The task
In the records below, please retype word for word every line from the one containing "1H915L975 16 1066" through the final one, both included, and nothing else.

(Saved data entries)
┄┄┄┄┄┄┄┄┄┄┄┄┄┄┄┄┄┄┄┄

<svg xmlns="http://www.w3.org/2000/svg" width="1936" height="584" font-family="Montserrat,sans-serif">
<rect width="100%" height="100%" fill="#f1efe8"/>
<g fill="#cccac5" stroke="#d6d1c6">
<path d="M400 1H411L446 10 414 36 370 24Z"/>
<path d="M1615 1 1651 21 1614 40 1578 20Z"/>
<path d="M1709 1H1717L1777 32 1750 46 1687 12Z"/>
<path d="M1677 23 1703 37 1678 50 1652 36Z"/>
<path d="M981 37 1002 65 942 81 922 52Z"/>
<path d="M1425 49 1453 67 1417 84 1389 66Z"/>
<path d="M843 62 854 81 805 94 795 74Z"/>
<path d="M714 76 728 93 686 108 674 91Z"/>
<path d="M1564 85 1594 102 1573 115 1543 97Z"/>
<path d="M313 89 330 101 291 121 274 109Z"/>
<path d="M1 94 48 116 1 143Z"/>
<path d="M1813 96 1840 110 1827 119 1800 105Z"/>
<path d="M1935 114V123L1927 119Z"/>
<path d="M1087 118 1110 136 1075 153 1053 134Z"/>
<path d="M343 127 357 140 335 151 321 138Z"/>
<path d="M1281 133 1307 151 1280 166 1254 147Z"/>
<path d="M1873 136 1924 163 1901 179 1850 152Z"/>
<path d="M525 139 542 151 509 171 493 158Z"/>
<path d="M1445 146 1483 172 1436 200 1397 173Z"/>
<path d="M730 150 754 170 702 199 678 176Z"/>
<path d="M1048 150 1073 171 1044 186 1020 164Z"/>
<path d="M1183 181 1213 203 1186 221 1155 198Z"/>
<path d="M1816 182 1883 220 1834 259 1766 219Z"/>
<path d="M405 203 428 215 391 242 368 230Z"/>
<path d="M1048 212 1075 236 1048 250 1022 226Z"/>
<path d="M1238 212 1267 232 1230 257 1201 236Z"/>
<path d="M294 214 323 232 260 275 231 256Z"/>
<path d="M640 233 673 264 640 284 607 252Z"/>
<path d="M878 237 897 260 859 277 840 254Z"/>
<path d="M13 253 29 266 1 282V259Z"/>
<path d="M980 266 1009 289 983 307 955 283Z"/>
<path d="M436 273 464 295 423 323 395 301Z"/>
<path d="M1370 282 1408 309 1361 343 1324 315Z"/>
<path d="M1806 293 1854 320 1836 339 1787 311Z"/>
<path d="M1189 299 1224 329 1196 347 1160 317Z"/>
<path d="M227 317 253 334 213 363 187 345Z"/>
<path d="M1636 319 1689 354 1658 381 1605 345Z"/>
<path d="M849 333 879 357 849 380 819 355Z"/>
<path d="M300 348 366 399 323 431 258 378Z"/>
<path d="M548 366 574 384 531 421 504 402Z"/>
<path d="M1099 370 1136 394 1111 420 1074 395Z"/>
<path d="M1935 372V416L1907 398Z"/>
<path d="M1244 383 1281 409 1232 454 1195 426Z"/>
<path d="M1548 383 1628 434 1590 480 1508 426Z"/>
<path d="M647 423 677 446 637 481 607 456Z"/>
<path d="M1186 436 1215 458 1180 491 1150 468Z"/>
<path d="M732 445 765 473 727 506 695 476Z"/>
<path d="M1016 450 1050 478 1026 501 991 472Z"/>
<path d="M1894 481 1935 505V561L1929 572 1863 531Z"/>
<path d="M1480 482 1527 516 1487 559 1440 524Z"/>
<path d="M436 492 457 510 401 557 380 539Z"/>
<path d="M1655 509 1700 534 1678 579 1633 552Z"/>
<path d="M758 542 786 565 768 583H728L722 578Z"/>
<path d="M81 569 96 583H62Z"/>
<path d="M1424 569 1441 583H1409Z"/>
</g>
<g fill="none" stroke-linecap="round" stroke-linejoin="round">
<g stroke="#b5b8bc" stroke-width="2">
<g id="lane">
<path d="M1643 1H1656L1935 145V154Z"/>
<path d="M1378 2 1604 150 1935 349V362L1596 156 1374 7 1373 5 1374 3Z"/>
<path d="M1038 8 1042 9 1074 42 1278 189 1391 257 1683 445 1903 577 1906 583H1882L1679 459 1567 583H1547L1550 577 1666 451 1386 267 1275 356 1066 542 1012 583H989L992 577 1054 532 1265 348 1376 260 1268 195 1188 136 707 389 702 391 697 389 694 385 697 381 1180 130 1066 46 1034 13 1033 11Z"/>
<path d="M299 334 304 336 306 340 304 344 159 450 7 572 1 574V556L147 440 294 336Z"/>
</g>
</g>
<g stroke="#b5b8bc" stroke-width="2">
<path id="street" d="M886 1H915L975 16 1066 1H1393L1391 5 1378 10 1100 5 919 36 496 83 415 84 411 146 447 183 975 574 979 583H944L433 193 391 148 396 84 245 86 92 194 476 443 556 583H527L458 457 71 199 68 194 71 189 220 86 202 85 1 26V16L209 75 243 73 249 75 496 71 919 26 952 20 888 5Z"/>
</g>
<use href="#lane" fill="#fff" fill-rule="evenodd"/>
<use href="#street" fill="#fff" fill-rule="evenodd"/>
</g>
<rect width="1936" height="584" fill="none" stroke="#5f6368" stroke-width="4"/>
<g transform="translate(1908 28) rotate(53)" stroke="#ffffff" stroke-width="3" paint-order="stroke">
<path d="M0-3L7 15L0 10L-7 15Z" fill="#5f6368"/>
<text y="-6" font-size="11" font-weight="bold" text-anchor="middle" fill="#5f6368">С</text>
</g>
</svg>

┄┄┄┄┄┄┄┄┄┄┄┄┄┄┄┄┄┄┄┄

Response area
<path id="street" d="M886 1H915L975 16 1066 1H1393L1391 5 1378 10 1100 5 919 36 496 83 415 84 411 146 447 183 975 574 979 583H944L433 193 391 148 396 84 245 86 92 194 476 443 556 583H527L458 457 71 199 68 194 71 189 220 86 202 85 1 26V16L209 75 243 73 249 75 496 71 919 26 952 20 888 5Z"/>
</g>
<use href="#lane" fill="#fff" fill-rule="evenodd"/>
<use href="#street" fill="#fff" fill-rule="evenodd"/>
</g>
<rect width="1936" height="584" fill="none" stroke="#5f6368" stroke-width="4"/>
<g transform="translate(1908 28) rotate(53)" stroke="#ffffff" stroke-width="3" paint-order="stroke">
<path d="M0-3L7 15L0 10L-7 15Z" fill="#5f6368"/>
<text y="-6" font-size="11" font-weight="bold" text-anchor="middle" fill="#5f6368">С</text>
</g>
</svg>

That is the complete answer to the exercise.